◆ EXERCISE OBJECTIVE
Please reproduce every line of the listing below character for character, omitting the pictures.

◆ PROVIDED RECORDS
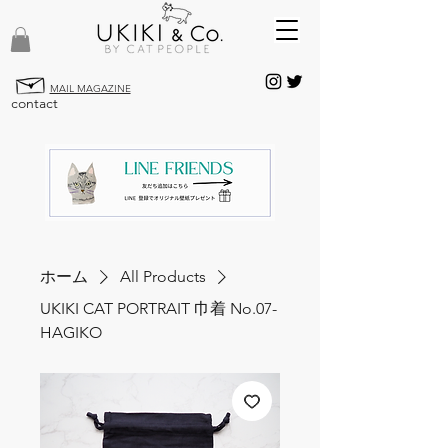
MAIL MAGAZINE
contact
ホーム
All Products
UKIKI CAT PORTRAIT 巾着 No.07-
HAGIKO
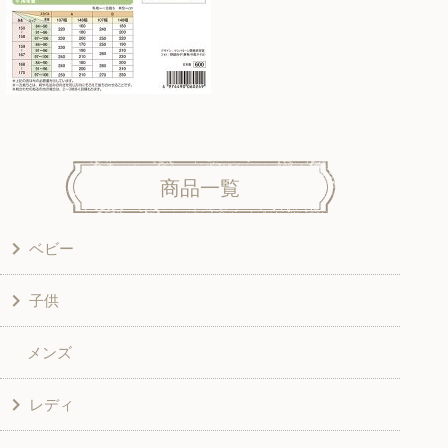
商品一覧
ベビー
子供
洋服
メンズ
和風衣類
ワンピース
レディ
グッズ
シャツ・ブラウス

◆ EXPECTED ANSWER
MAIL MAGAZINE
contact
ホーム
All Products
UKIKI CAT PORTRAIT 巾着 No.07-
HAGIKO
商品一覧
ベビー
子供
洋服
メンズ
和風衣類
ワンピース
レディ
グッズ
シャツ・ブラウス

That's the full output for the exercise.